Code intelligence data is available via the `metadata.format` field as a `FormatMetadata::Code` variant containing a `ProcessResult`.
```rust
use kreuzberg::{extract_file_sync, ExtractionConfig, TreeSitterConfig, TreeSitterProcessConfig};
fn main() -> kreuzberg::Result<()> {
let config = ExtractionConfig {
tree_sitter: Some(TreeSitterConfig {
process: TreeSitterProcessConfig {
structure: true,
imports: true,
exports: true,
comments: true,
docstrings: true,
..Default::default()
},
..Default::default()
}),
..Default::default()
};
let result = extract_file_sync("app.py", None, &config)?;
// Access code intelligence from format metadata
if let Some(kreuzberg::types::FormatMetadata::Code(ref code)) = result.metadata.format {
println!("Language: {}", code.language);
println!("Functions/classes: {}", code.structure.len());
println!("Imports: {}", code.imports.len());
for item in &code.structure {
println!(" {:?}: {:?} at line {}", item.kind, item.name, item.span.start_line);
}
for chunk in &code.chunks {
println!("Chunk ({} bytes): {}...", chunk.content.len(), &chunk.content[..50.min(chunk.content.len())]);
}
}
Ok(())
}
```
Requires the `tree-sitter` feature flag (included in `full`).

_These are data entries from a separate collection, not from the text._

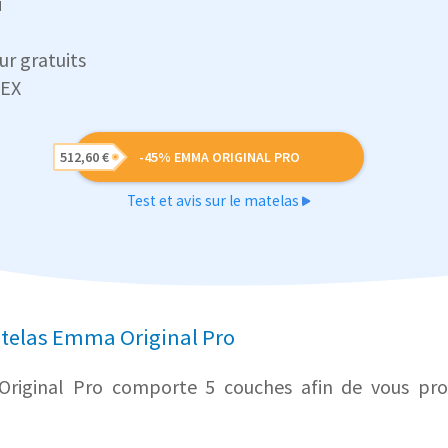
i
ur gratuits
TEX
512,60 €
-45% EMMA ORIGINAL PRO
Test et avis sur le matelas
atelas Emma Original Pro
iginal Pro comporte 5 couches afin de vous proc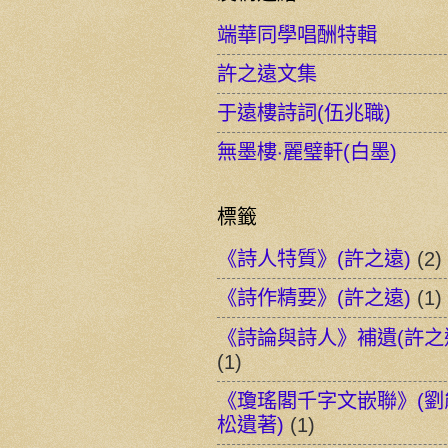
端華同學唱酬特輯
許之遠文集
于遠樓詩詞(伍兆職)
無墨樓‧麗璧軒(白墨)
標籤
《詩人特質》(許之遠)
(2)
《詩作精要》(許之遠)
(1)
《詩論與詩人》補遺(許之
(1)
《瓊瑤閣千字文嵌聯》(劉
松遺著)
(1)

See the [Kreuzberg docs](https://docs.kreuzberg.dev/) for configuration details and examples in all languages.
## Features
The crate uses feature flags for optional functionality:
```toml
[dependencies]
kreuzberg = { version = "4.0", features = ["pdf", "excel", "ocr"] }
```
### Available Features
| Feature | Description | Binary Size |
| -------------------- | -------------------------- | ----------- |
| `pdf` | PDF extraction (pure Rust) | +2MB |
| `excel` | Excel/spreadsheet parsing | +3MB |
| `office` | DOCX, PPTX extraction | +1MB |
| `email` | EML, MSG extraction | +500KB |
| `html` | HTML to markdown | +1MB |
| `xml` | XML streaming parser | +500KB |
| `archives` | ZIP, TAR, 7Z extraction | +2MB |
| `ocr` | OCR with Tesseract | +5MB |
| `language-detection` | Language detection | +100KB |
| `chunking` | Text chunking | +200KB |
| `quality` | Text quality processing | +500KB |
### Feature Bundles
```toml
kreuzberg = { version = "4.0", features = ["full"] }
kreuzberg = { version = "4.0", features = ["server"] }
kreuzberg = { version = "4.0", features = ["cli"] }
```
## PDF Support
Kreuzberg uses **pdf_oxide** — a pure-Rust PDF library with no system dependencies.
Enable PDF extraction with the `pdf` feature:
```toml
[dependencies]
kreuzberg = { version = "5.0", features = ["pdf"] }
```
No native libraries required. Works on all platforms including musl, Docker, and WASM.
## Documentation
**[API Documentation](https://docs.rs/kreuzberg)** Complete API reference with examples
**[https://docs.kreuzberg.dev](https://docs.kreuzberg.dev)** User guide and tutorials
## License
Elastic License 2.0 (ELv2) - see [LICENSE](../../LICENSE) for details.